Empreinte de plusieurs lacunes et vices formels contrevenant aux art. 29 al. 2 Cst. et 42 al. 1 let. c LPA-VD, la décision querellée doit, partant, être annulée et la cause renvoyée à l'autorité intimée pour nouvelle décision motivée conformément aux exigences de ces dispositions, cas échéant après complètement de l'instruction (cf. art. 90 al. 2 LPA-VD). Il reviendra en particulier à la municipalité de clarifier les fondements juridiques de sa nouvelle décision, en distinguant les ordres de remise en état susceptibles d'être prononcés en application de l'art. 128 LATC pour cause de non-respect du ou des permis de construire précédemment octroyés de ceux devant être rendus en application des art. 90 LATC, 92 al. 1 LATC et 24 al. 1, 2 et 4 RLATC, en raison du danger que certains ouvrages paraissent représenter pour la sécurité des habitants et usagers.
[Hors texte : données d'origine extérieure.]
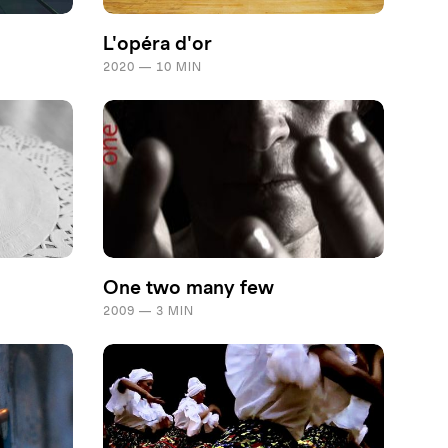
L'opéra d'or
2020 — 10 MIN
One two many few
2009 — 3 MIN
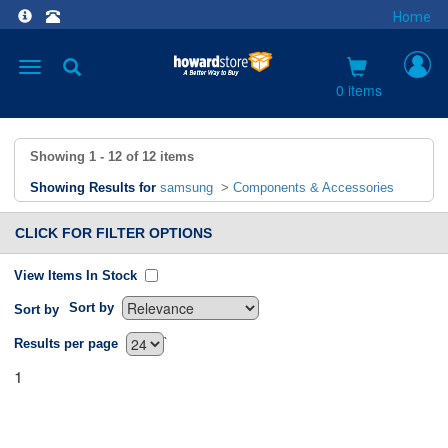
Home
Toggle
navigation
0 items
Showing
1 - 12
of
12
items
Showing Results for
samsung
>
Components & Accessories
CLICK FOR FILTER OPTIONS
View Items In Stock
Sort by
Sort by
`
Results per page
1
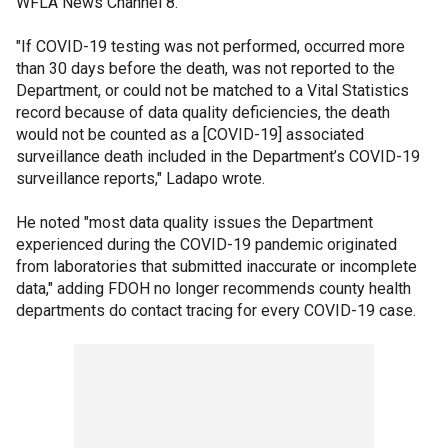
WFLA News Channel 8.
"If COVID-19 testing was not performed, occurred more
than 30 days before the death, was not reported to the
Department, or could not be matched to a Vital Statistics
record because of data quality deficiencies, the death
would not be counted as a [COVID-19] associated
surveillance death included in the Department’s COVID-19
surveillance reports," Ladapo wrote.
He noted "most data quality issues the Department
experienced during the COVID-19 pandemic originated
from laboratories that submitted inaccurate or incomplete
data," adding FDOH no longer recommends county health
departments do contact tracing for every COVID-19 case.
5. Vu l'issue de la cause, il se justifie de statuer sans frais (cf. art. 49 al. 1 et 50 LPA-VD). Il ne sera pas alloué de dépens à la recourante, dans la mesure où elle a rédigé elle-même ses écritures sans recourir aux services de l'avocat qu'elle s'est constitué en cours de procédure (cf. art. 55 al. 1 a contrario LPA-VD).
Par ces motifs
la Cour de droit administratif et public
du Tribunal cantonal
arrête:
I. Le recours est admis.
II. La décision rendue par la Municipalité de Fontaines-sur-Grandson le 7 novembre 2022 est annulée. La cause est renvoyée à la Municipalité de Fontaines-sur-Grandson pour nouvelle décision dans le sens des considérants.
III. Il n'est pas perçu d'émolument judiciaire.
IV. Il n'est pas alloué de dépens.
Lausanne, le 15 juin 2023
Le présent arrêt est communiqué aux destinataires de l'avis d'envoi ci-joint.
Il peut faire l'objet, dans les trente jours suivant sa notification, d'un recours au Tribunal fédéral (Tribunal fédéral suisse, 1000 Lausanne 14). Le recours en matière de droit public s'exerce aux conditions des articles 82 ss de la loi du 17 juin 2005 sur le Tribunal fédéral (LTF - RS 173.110), le recours constitutionnel subsidiaire à celles des articles 113 ss LTF. Le mémoire de recours doit être rédigé dans une langue officielle, indiquer les conclusions, les motifs et les moyens de preuve, et être signé. Les motifs doivent exposer succinctement en quoi l’acte attaqué viole le droit. Les pièces invoquées comme moyens de preuve doivent être jointes au mémoire, pour autant qu’elles soient en mains de la partie; il en va de même de la décision attaquée.